→ **EXERCISE**: Repeat the entries shown below with every word and mark intact.

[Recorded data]

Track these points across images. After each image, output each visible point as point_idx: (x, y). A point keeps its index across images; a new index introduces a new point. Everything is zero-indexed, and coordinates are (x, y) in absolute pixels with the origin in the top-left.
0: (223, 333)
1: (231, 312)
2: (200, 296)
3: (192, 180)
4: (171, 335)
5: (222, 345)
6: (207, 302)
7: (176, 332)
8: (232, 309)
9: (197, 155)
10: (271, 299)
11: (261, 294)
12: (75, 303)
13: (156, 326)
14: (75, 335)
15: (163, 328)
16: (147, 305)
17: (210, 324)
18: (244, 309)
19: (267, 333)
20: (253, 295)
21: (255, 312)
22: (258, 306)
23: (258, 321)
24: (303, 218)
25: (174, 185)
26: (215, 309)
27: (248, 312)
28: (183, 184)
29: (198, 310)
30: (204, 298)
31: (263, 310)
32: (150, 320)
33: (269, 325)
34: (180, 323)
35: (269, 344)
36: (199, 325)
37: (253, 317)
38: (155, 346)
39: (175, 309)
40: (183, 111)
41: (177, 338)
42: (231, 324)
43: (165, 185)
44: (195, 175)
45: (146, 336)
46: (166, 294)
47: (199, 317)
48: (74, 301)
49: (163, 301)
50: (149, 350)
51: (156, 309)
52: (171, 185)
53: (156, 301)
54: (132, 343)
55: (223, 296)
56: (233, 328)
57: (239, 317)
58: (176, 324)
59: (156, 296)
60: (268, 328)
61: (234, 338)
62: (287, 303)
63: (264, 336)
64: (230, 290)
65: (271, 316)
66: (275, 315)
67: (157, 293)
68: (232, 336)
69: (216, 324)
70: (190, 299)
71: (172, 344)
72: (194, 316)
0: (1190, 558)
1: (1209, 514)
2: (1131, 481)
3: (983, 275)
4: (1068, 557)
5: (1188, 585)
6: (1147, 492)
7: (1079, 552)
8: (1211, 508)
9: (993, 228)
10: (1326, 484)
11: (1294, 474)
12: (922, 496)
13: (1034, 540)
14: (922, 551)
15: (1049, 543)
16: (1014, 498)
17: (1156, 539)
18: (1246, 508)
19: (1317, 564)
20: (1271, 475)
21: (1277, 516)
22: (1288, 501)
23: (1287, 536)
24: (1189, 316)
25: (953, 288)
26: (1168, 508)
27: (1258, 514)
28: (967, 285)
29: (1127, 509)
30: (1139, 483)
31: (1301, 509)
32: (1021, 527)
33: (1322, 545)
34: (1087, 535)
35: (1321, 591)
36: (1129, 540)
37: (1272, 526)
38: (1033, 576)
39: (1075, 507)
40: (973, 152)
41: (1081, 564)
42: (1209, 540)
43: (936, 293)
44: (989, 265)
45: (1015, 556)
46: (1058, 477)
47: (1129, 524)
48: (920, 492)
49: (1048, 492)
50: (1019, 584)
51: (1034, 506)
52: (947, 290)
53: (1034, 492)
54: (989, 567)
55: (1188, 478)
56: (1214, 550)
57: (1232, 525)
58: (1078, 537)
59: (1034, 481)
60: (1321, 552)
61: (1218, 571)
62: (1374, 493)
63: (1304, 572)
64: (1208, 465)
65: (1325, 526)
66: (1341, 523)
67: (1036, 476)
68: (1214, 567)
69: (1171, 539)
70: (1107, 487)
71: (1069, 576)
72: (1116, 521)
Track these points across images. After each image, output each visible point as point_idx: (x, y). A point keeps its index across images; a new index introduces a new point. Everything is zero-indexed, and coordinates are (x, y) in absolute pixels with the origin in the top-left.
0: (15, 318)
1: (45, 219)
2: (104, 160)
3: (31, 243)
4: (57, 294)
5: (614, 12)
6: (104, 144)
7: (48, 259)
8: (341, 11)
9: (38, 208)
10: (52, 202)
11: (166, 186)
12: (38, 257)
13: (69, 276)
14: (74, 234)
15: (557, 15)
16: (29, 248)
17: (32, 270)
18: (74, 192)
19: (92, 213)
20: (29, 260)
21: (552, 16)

→ **SOLVED EXERCISE**:
Track these points across images. After each image, output each visible point as point_idx: (x, y). A point keeps its index across images; a new index introduces a new point. Everything is zero-indexed, and coordinates are (x, y) in absolute pixels with the origin in the top-left.
0: (223, 333)
1: (231, 312)
2: (200, 296)
3: (192, 180)
4: (171, 335)
5: (222, 345)
6: (207, 302)
7: (176, 332)
8: (232, 309)
9: (197, 155)
10: (271, 299)
11: (261, 294)
12: (75, 303)
13: (156, 326)
14: (75, 335)
15: (163, 328)
16: (147, 305)
17: (210, 324)
18: (244, 309)
19: (267, 333)
20: (253, 295)
21: (255, 312)
22: (258, 306)
23: (258, 321)
24: (303, 218)
25: (174, 185)
26: (215, 309)
27: (248, 312)
28: (183, 184)
29: (198, 310)
30: (204, 298)
31: (263, 310)
32: (150, 320)
33: (269, 325)
34: (180, 323)
35: (269, 344)
36: (199, 325)
37: (253, 317)
38: (155, 346)
39: (175, 309)
40: (183, 111)
41: (177, 338)
42: (231, 324)
43: (165, 185)
44: (195, 175)
45: (146, 336)
46: (166, 294)
47: (199, 317)
48: (74, 301)
49: (163, 301)
50: (149, 350)
51: (156, 309)
52: (171, 185)
53: (156, 301)
54: (132, 343)
55: (223, 296)
56: (233, 328)
57: (239, 317)
58: (176, 324)
59: (156, 296)
60: (268, 328)
61: (234, 338)
62: (287, 303)
63: (264, 336)
64: (230, 290)
65: (271, 316)
66: (275, 315)
67: (157, 293)
68: (232, 336)
69: (216, 324)
70: (190, 299)
71: (172, 344)
72: (194, 316)
0: (1190, 558)
1: (1209, 514)
2: (1131, 481)
3: (983, 275)
4: (1068, 557)
5: (1188, 585)
6: (1147, 492)
7: (1079, 552)
8: (1211, 508)
9: (993, 228)
10: (1326, 484)
11: (1294, 474)
12: (922, 496)
13: (1034, 540)
14: (922, 551)
15: (1049, 543)
16: (1014, 498)
17: (1156, 539)
18: (1246, 508)
19: (1317, 564)
20: (1271, 475)
21: (1277, 516)
22: (1288, 501)
23: (1287, 536)
24: (1189, 316)
25: (953, 288)
26: (1168, 508)
27: (1258, 514)
28: (967, 285)
29: (1127, 509)
30: (1139, 483)
31: (1301, 509)
32: (1021, 527)
33: (1322, 545)
34: (1087, 535)
35: (1321, 591)
36: (1129, 540)
37: (1272, 526)
38: (1033, 576)
39: (1075, 507)
40: (973, 152)
41: (1081, 564)
42: (1209, 540)
43: (936, 293)
44: (989, 265)
45: (1015, 556)
46: (1058, 477)
47: (1129, 524)
48: (920, 492)
49: (1048, 492)
50: (1019, 584)
51: (1034, 506)
52: (947, 290)
53: (1034, 492)
54: (989, 567)
55: (1188, 478)
56: (1214, 550)
57: (1232, 525)
58: (1078, 537)
59: (1034, 481)
60: (1321, 552)
61: (1218, 571)
62: (1374, 493)
63: (1304, 572)
64: (1208, 465)
65: (1325, 526)
66: (1341, 523)
67: (1036, 476)
68: (1214, 567)
69: (1171, 539)
70: (1107, 487)
71: (1069, 576)
72: (1116, 521)
Track these points across images. After each image, output each visible point as point_idx: (x, y). A point keeps its index across images; a new index introduces a new point. Everything is zero-indexed, and coordinates are (x, y) in absolute pixels with the origin in the top-left.
0: (15, 318)
1: (45, 219)
2: (104, 160)
3: (31, 243)
4: (57, 294)
5: (614, 12)
6: (104, 144)
7: (48, 259)
8: (341, 11)
9: (38, 208)
10: (52, 202)
11: (166, 186)
12: (38, 257)
13: (69, 276)
14: (74, 234)
15: (557, 15)
16: (29, 248)
17: (32, 270)
18: (74, 192)
19: (92, 213)
20: (29, 260)
21: (552, 16)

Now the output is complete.